Odwołał się za to do niego w swoim arioso Mariusz Kwiecień, który w znacznej mierze powściągnął swoją skłonność do szarżowania zarówno głosem, jak i przesadnym zachowaniem scenicznym, na co pozwolił sobie dopiero w ostatniej scenie. Mimo że jest to tytułowa rola, to pod względem muzycznym pozostaje w cieniu Leńskiego i Tatiany, a nawet Griemina, będąc pozbawiona efektownych ustępów solowych i może dlatego skłania niekiedy wykonawców do nadmiernych efektów, by zaistnieć dla widzów w tej konkurencji i przyciągnąć ich uwagę?

 


 

Jak zawsze duże wrażenie wywierają krótkie, oparte na technice imitacyjnej i poprzedzające przełomowe momenty, duettina: „Wragi” przed pojedynkiem Leńskiego z Onieginem i „Szczastje było tak blizko” przed rozstaniem tego ostatniego z Tatianą.

Eugeniusz Oniegin,MET 3

Wyjątkowo niekorzystne wrażenie pozostawił Aleksiej Tarnowicki w partii Griemina, należącej do tych, w których występ ogranicza się właściwie do jednej arii, ale za to należącej do najpopularniejszych w literaturze przeznaczonej dla basów. Śpiewał głosem rozwibrowanym, a także zniżeniu się do dolnych rejestrów brakowało głębi brzmieniowej, do której przyzwyczaili nas dawni śpiewacy rosyjscy.

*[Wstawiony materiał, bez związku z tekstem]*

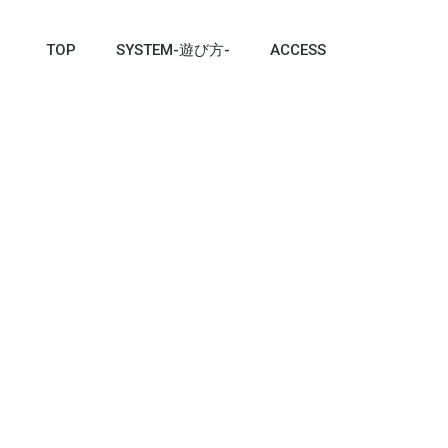
TOP
SYSTEM-遊び方-
ACCESS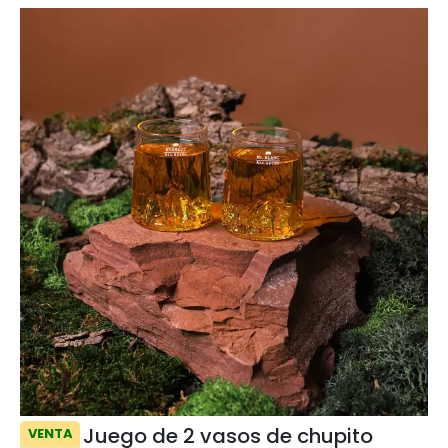
Juego de 2 vasos de chupito
VENTA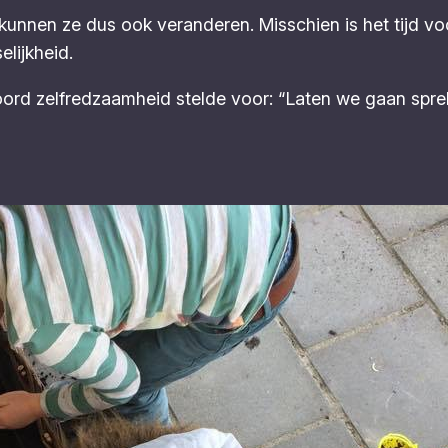
unnen ze dus ook veranderen. Misschien is het tijd v
lijkheid.
ord zelfredzaamheid stelde voor: “Laten we gaan spre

Dyrygujący orkiestrą Walery Giergity (świadomie używam oryginalnego, osetyjskiego brzmienia jego nazwiska, a nie zrusyfikowanej formy Giergiew) nie potrafił nadać przedstawieniu odpowiedniego tempa. Prowadził je solennie i majestatycznie, bez większego zróżnicowania dynamicznego i agogicznego. Moim zdaniem jego powołaniem jest symfonika, a nie muzyka operowa. Dopiero na mocną puentę zdobył się w kaskadzie opadających akordów, składających się na wieńczącą dzieło kodę.

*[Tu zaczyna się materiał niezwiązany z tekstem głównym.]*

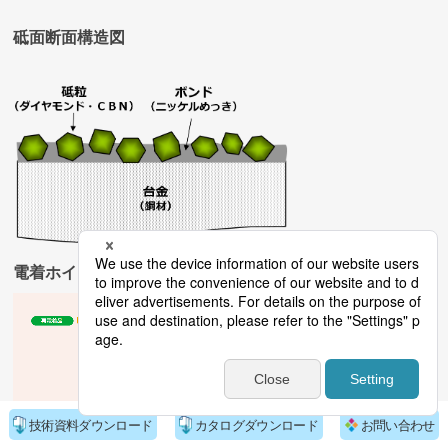
砥面断面構造図
電着ホイール製造工程表
技術資料ダウンロード
カタログダウンロード
お問い合わせ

                                                            Lesław Czapliński

Metropolitan Opera w Nowym Jorku: Piotr Czajkowski „Eugeniusz Oniegin”. Keir. Muz. Walery Giergity. Reż. Deborah Warner, Fiona Shaw. Bezpośrednia transmisja w kinie „Kijów” w Krakowie, 5 października 2013.